Analisi critica: marketing o trasformazione strutturale?

L'esame dei fatti disponibili suggerisce che la strategia di Holcim in materia di economia circolare è più un adattamento progressivo ai vincoli normativi e alle aspettative del mercato che una trasformazione radicale del suo modello industriale. Le innovazioni annunciate — calcestruzzi a basso contenuto di carbonio, riciclaggio di aggregati, valorizzazione dei rifiuti — si inscrivono nella continuità delle pratiche dell'industria cementiera degli ultimi due decenni, con miglioramenti incrementali ma senza grandi rotture tecnologiche.

La comunicazione del gruppo presenta queste evoluzioni come una « trasformazione della costruzione », il che può essere percepito come un'esagerazione rispetto ai volumi di produzione interessati e ai tempi di implementazione annunciati. Affinché l'economia circolare diventi una realtà industriale su scala del gruppo, sarebbe necessario un aumento massiccio dei tassi di riciclaggio, una revisione completa delle catene di approvvigionamento di materie prime secondarie e investimenti significativi in tecnologie dirompenti come il calcestruzzo carbonatato o i leganti geopolimeri.
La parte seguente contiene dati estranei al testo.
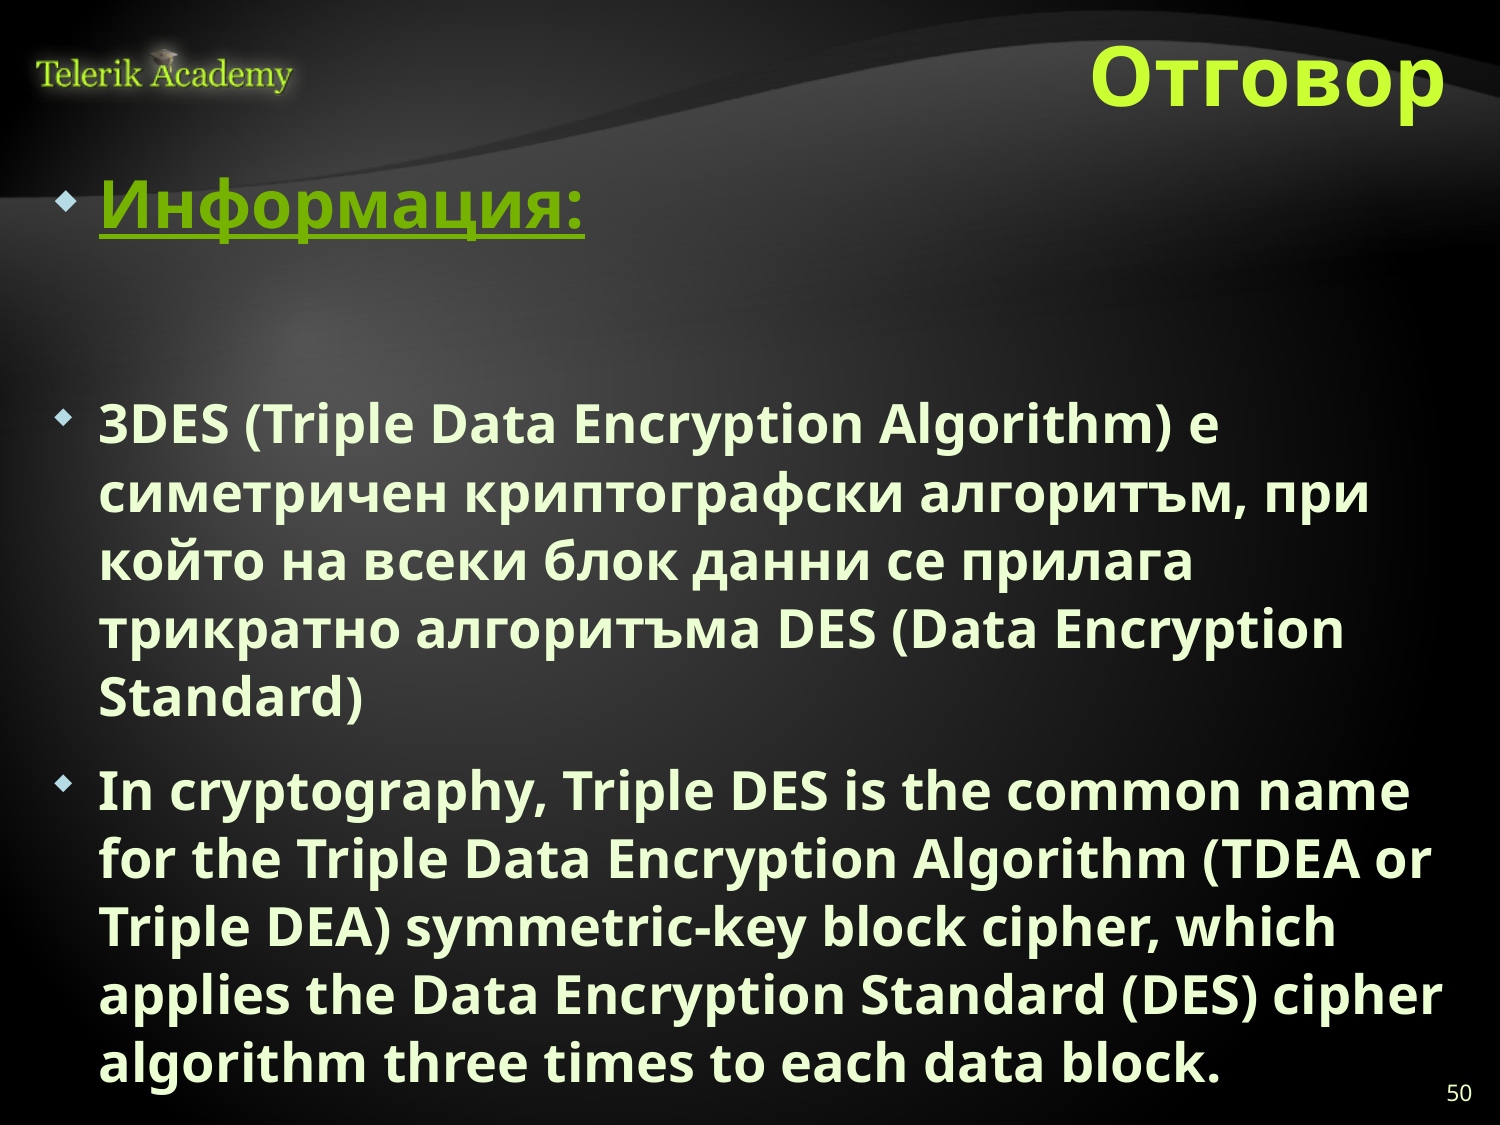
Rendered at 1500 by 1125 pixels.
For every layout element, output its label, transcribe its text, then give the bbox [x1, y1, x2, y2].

list Информация: 3DES (Triple Data Encryption Algorithm) е симетричен криптографски алгоритъм, при който на всеки блок данни се прилага трикратно алгоритъма DES (Data Encryption Standard) In cryptography, Triple DES is the common name for the Triple Data Encryption Algorithm (TDEA or Triple DEA) symmetric-key block cipher, which applies the Data Encryption Standard (DES) cipher algorithm three times to each data block. [37, 149, 1463, 1100]
picture [0, 0, 1500, 1125]
slide_number 50 [1412, 1074, 1488, 1113]
title Отговор [300, 12, 1463, 149]
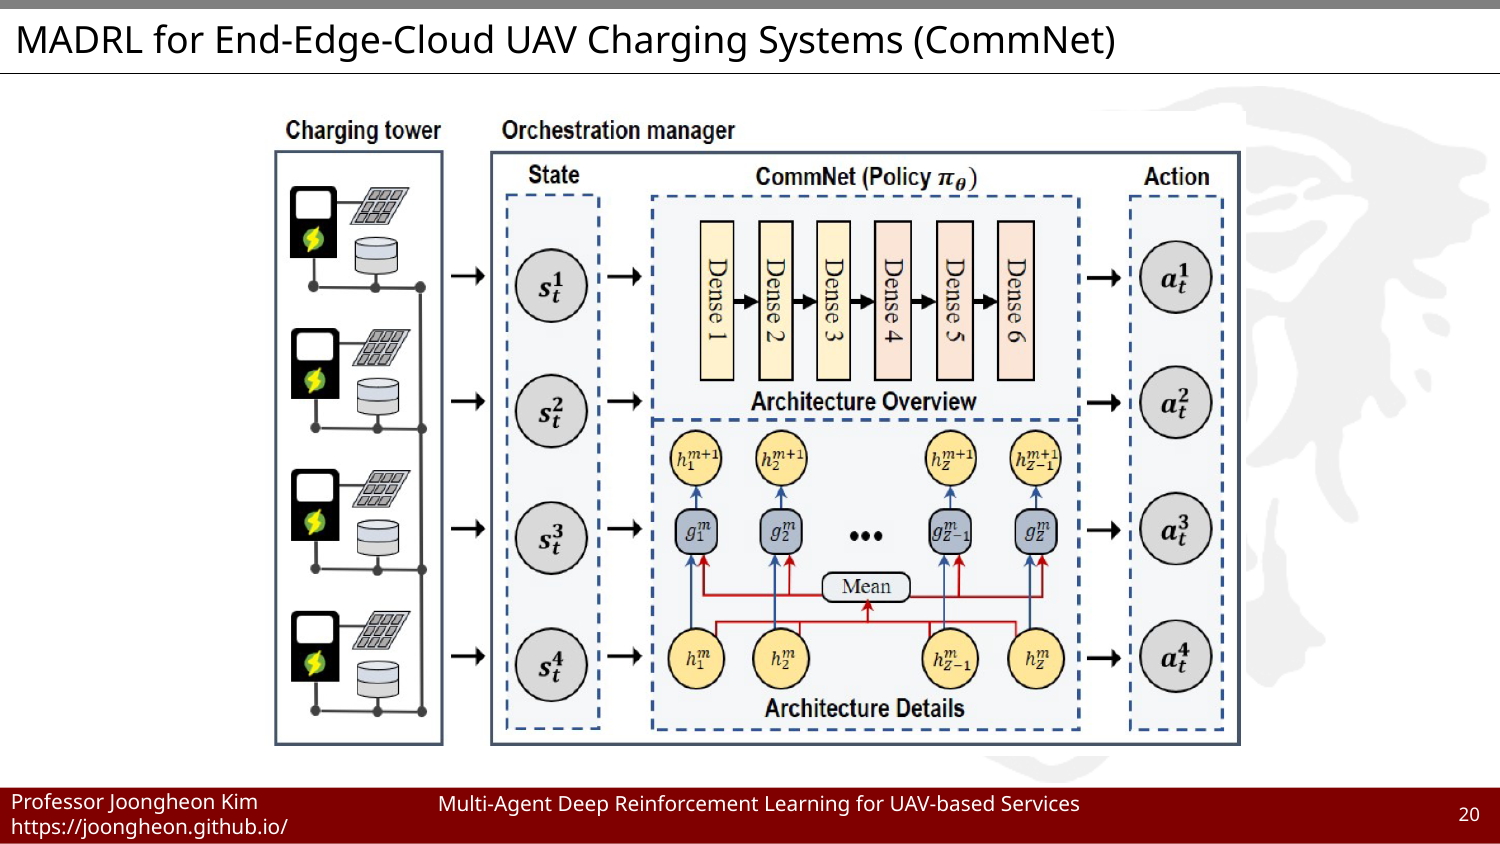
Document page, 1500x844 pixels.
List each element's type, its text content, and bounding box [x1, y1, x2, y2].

slide_number 20 [1157, 792, 1495, 838]
title MADRL for End-Edge-Cloud UAV Charging Systems (CommNet) [0, 9, 1314, 74]
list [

Raccomandazioni per progettisti e committenti

Di fronte a questa situazione, i professionisti dell'edilizia devono adottare un approccio critico e documentato nella scelta dei materiali cementizi. Si raccomanda di esigere sistematicamente le EPD per qualsiasi calcestruzzo utilizzato in un progetto soggetto a certificazione ambientale, di verificare la conformità degli aggregati riciclati ai requisiti delle norme DIN EN 12620 e DIN EN 206, e di confrontare le offerte di diversi fornitori sulla base di criteri obiettivi e standardizzati.

Per i progetti che integrano obiettivi di costruzione circolare, è consigliabile privilegiare i calcestruzzi con tassi di sostituzione del clinker documentati e verificati, favorire formulazioni che consentano lo smontaggio e il riutilizzo degli elementi a fine vita, e integrare già nella fase di progettazione i vincoli di smantellamento selettivo in conformità ai principi del design for disassembly.

Infine, la credibilità degli impegni di sostenibilità di un fornitore deve essere valutata non solo sulla base della sua comunicazione istituzionale, ma anche sulla base dei suoi veri investimenti industriali, della trasparenza dei suoi dati ambientali e della sua capacità di fornire soluzioni tecniche adatte ai requisiti normativi e di prestazione dei progetti.